December 6, 1998
I stepped outside early Saturday to a still-dark morning. Dawn was just on the horizon. I looked up and saw the most perfect halo around the full moon. It was surprising, mysterious and beautiful. I had never seen anything quite like it. Ten minutes later, I came back out to load the car for the trip to Columbia, and it was gone. The sky was lighter, fog had replaced the darkness, and it seemed like an altogether different place and time.
The day turned out to be one of those early December days that are situated squarely in autumn, but which feel like spring. The warmth of the past week has been startling for this time of year, but it has felt so good to be outside. The fog lifted about 8:30 on the Old Charleston Highway as I made my way to Columbia for a class. As usual, there was not a car on the road.

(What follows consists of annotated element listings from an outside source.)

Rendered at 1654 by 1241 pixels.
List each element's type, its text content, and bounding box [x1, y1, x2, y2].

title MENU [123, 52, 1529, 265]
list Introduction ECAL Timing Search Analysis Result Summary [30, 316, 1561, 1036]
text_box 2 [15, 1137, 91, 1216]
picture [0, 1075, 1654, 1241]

As the miles wore on, I just wanted to look out the window and see how beautiful the sky and clouds were. There was plenty of room for sunlight to come through, but enough clouds to make the sky real interesting to look at. The light was that subtle morning light, mild and golden, not at all harsh. The rural landscape through which I passed seemed to be bathed in this gentle light. Perfect for photography and painting. The farms and old houses, bales of hay, winter wheat just coming up, barns and fences all seemed perfectly fitted to the picture I saw out my window continuously. The countryside had that in-between autumn and winter look. The grasses and weeds in fields and along the road were russet-colored. Trees still had their leaves for the most part, but many were now bare, and the ones that weren't would be soon. The color of three weeks ago had vanished and the leaves were brown, curled up and crumpling on their branches preparatory to falling to the ground.

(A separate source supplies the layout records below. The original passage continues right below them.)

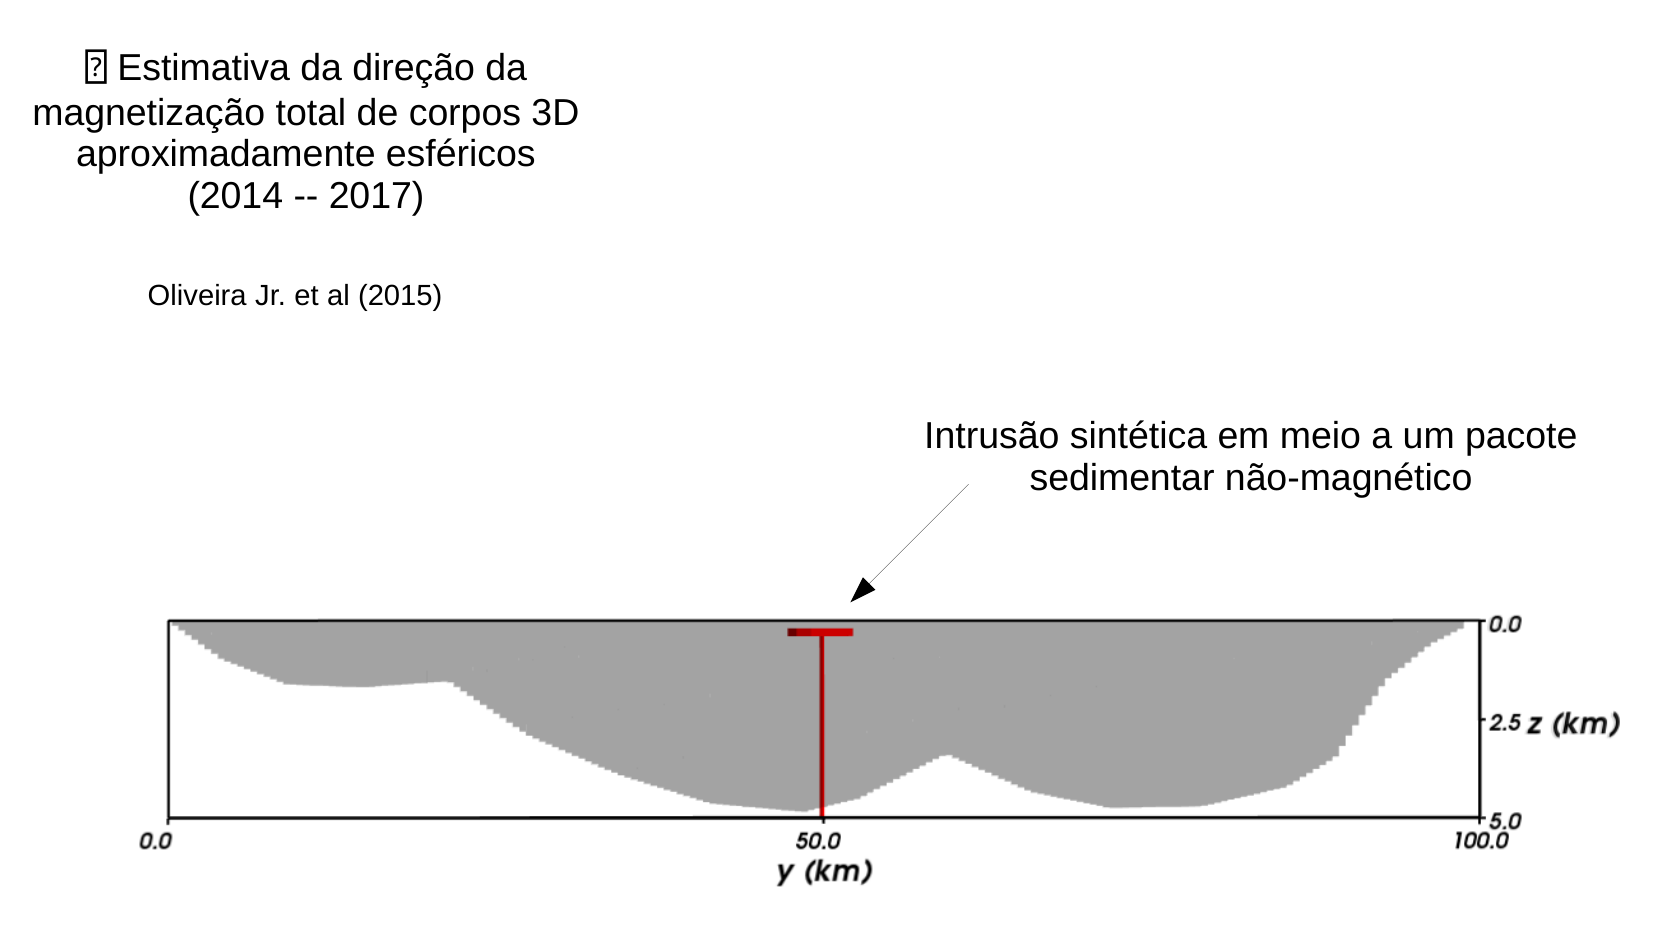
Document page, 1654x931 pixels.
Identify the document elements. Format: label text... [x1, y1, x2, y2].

picture [95, 584, 1625, 912]
text_box ⍰ Estimativa da direção da magnetização total de corpos 3D aproximadamente esféricos (2014 -- 2017) [17, 32, 603, 258]
text_box Oliveira Jr. et al (2015) [47, 271, 544, 320]
text_box Intrusão sintética em meio a um pacote sedimentar não-magnético [909, 407, 1593, 507]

I entered the enchanting old Horseshoe on the USC campus, mindful as always of the magnificent old trees. Truly one appreciates the venerable oaks there because they can be seen in all their aged glory -- 100-150 year-old masterpieces of nature that reach up into the sky above campus. So rare a sight in today's world is this that I marvel anew each time I visit and walk through that shady park. It's a timeless place, too, just as I remember it when I first came to Columbia in 1973. Nearby is an enormous old white oak that must measure 12 feet around at the base. I walked among the trees like they were old friends, which indeed they were.
It's hard to describe how I felt this afternoon driving back. Again, a warm, sunny day with clouds almost looking like summer. There was a mood of serenity about the countryside, as if everything was as it was supposed to be. I felt caught up in a mellow and timeless feeling. The familiar landmarks along the way were comforting. They are always there. I look for them and then pass them, satisfied. Sometimes I wonder about the people who live in those houses way out in the country, but I rarely ever see anyone during this drive. It's just a lonely country road now, although it used to be the main highway. The road's surface is getting a little worn out, but won't likely be repaved any time soon. The fields, woods, and farmland I see outside my car window are quiet and empty, but they are well used show the indelible marks of lengthy human involvement with the land.